The Rahul Mishra brand today is a synonym for all the totems of high-craft quotient couture. In January 2020, he became the first Indian designer to showcase at Paris Haute Couture Week and continues to participate every season. But his remarkable career began with RTW. His debut collection in 2006 focused singularly on the off-the-rack reversible jackets made from Kerala’s mundu fabric, and so did his Woolmark Prize winning collection in 2014. “It (RTW) has been the biggest DNA of the brand. We have showcased at Paris Fashion Week for 13 seasons, housed it at retail outlets like Colette, 10 Corso Como, and online platforms Moda Operandi and Farfetch,” says Mishra on phone from Delhi. “So I can’t say we are reviving it but with the partnership we want to give RTW its due, and all the extra love and care and a solo showcase [at a global fashion week] it deserves,” explains Mishra.

Dune and Euphoria actor Zendaya was snapped wearing a Rahul Mishra outfit that costs $5,000 from his Paris Haute Couture Week Spring 2020 collection at a red carpet event in New York. “She [Zendaya] is an epitome of youth and it was a big milestone that she chose to wear my piece,” Mishra had told mid-day in February 2020

With couture, Mishra says, it’s a larger canvas — “a lot of costume and theatre” — which satiates his artistic side. “[But] Not everything I make in couture is wearable. I know it,” Mishra admits with a laugh. “If I’m exercising my artistic freedom in couture then with RTW I want it to imbue our crafts, and be inclusive of not only people who create the artisanal separates but of the customers who will buy and wear it. It’s a mutual joy shared through one outfit.” In terms of classifying the collections in what feels now like superfluous binary slots, Mishra says: “[Like my couture pieces], it’s just clothes and whoever is comfortable wearing them — as per your size and shape — can have them.”  
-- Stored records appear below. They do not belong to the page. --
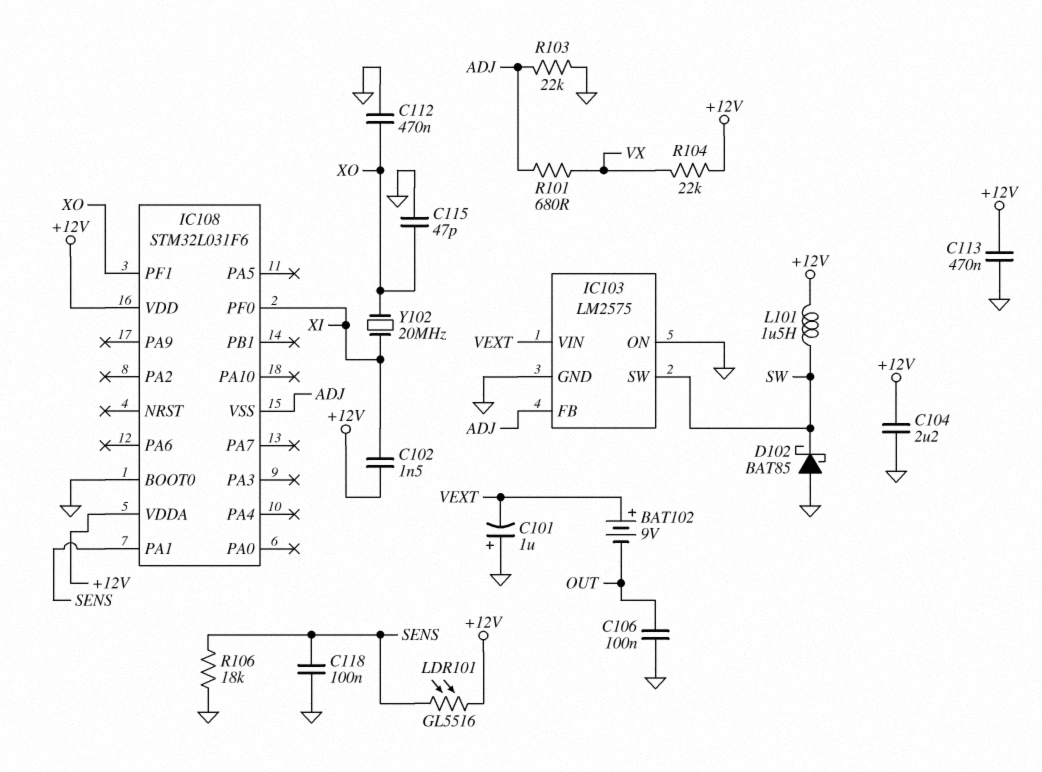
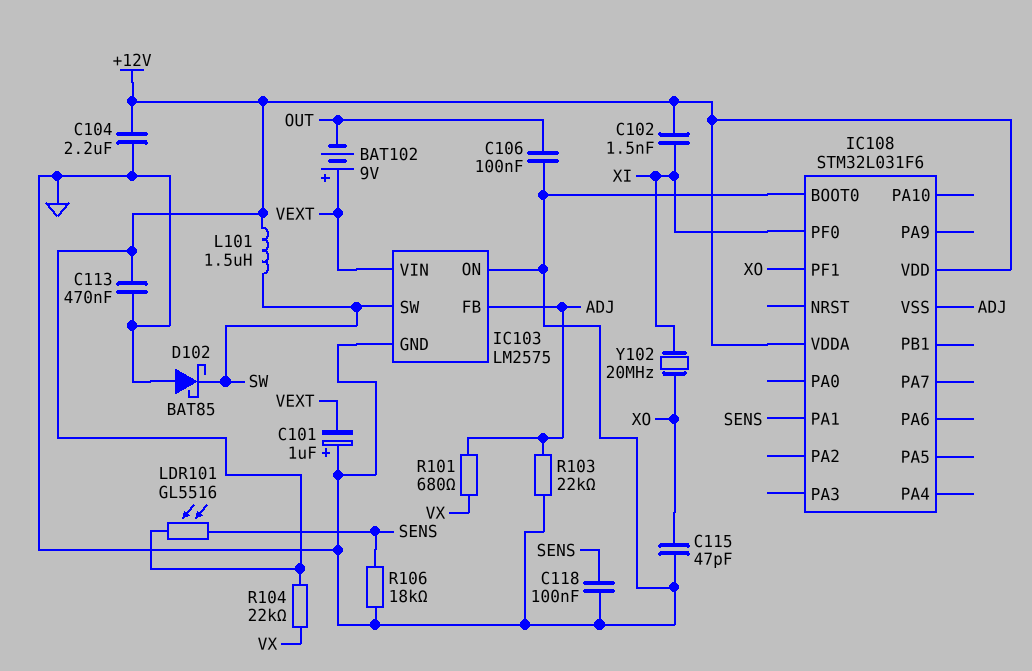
C112: 470nF (GND, XO) -> none

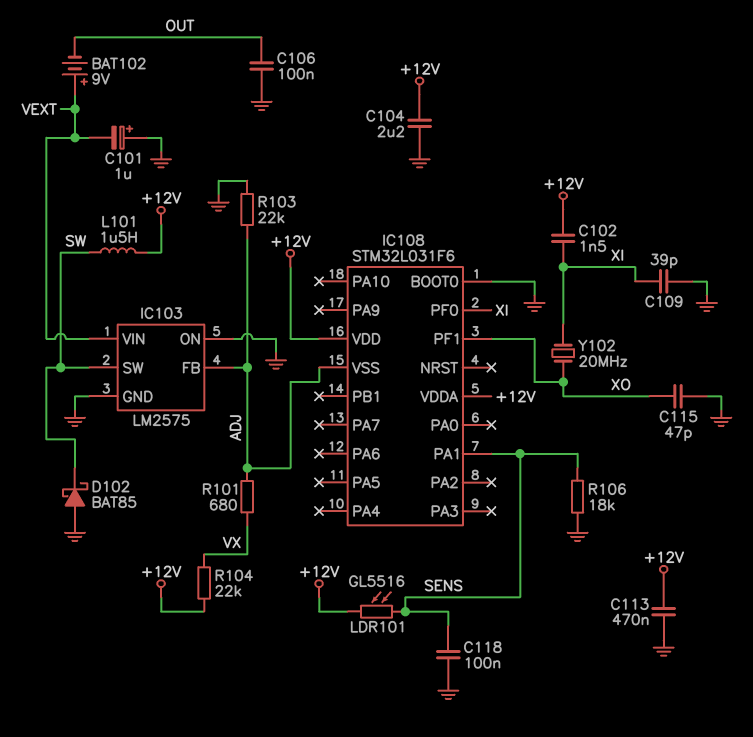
C109: none -> 39pF (GND, XI)

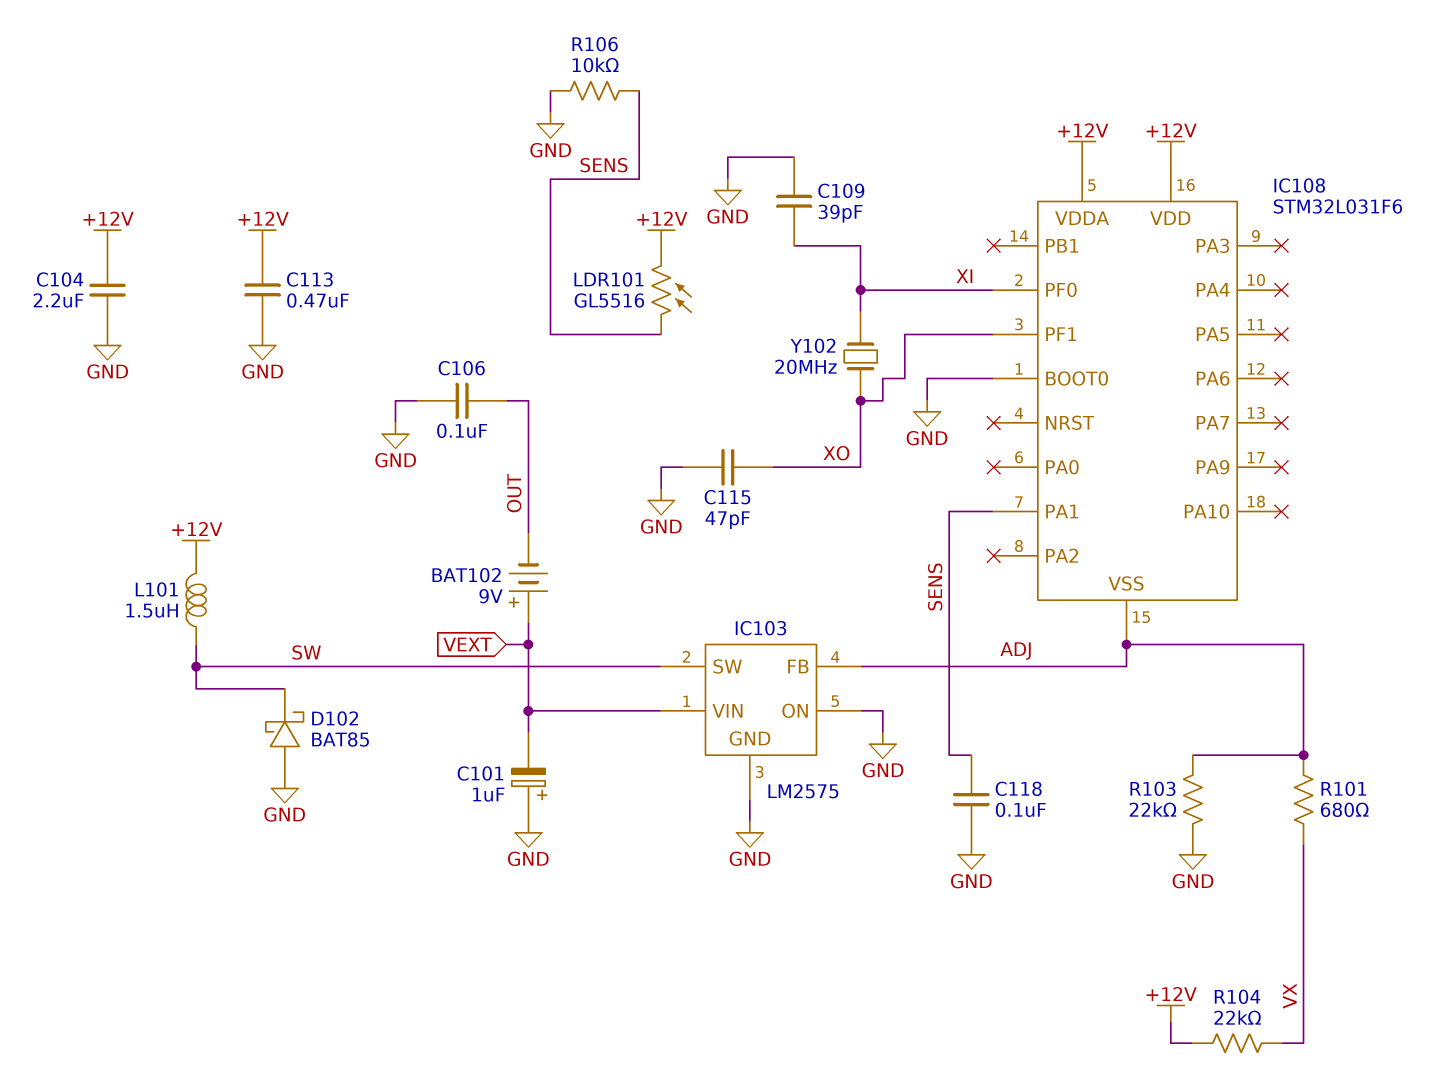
C102: 1.5nF (+12V, XI) -> none
R106: 18k (GND, SENS) -> 10k (GND, SENS)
What’s more? Mishra explains that the RTW products will employ far more people than his couture brand can even dream of. “A couture garment can take 1,000 human hours to make which becomes expensive and perhaps less accessible. In contrast, a RTW garment could take up to 100 hours to make, and it’s far more accessible.”

Mishra’s mantra in life and design is fairly easy and mostly relatable. “ I have no secret recipe. I don’t dream small but big and then I obsessively share it with my design team, my embroiderers and tailors and include them in it, making it our common dream.”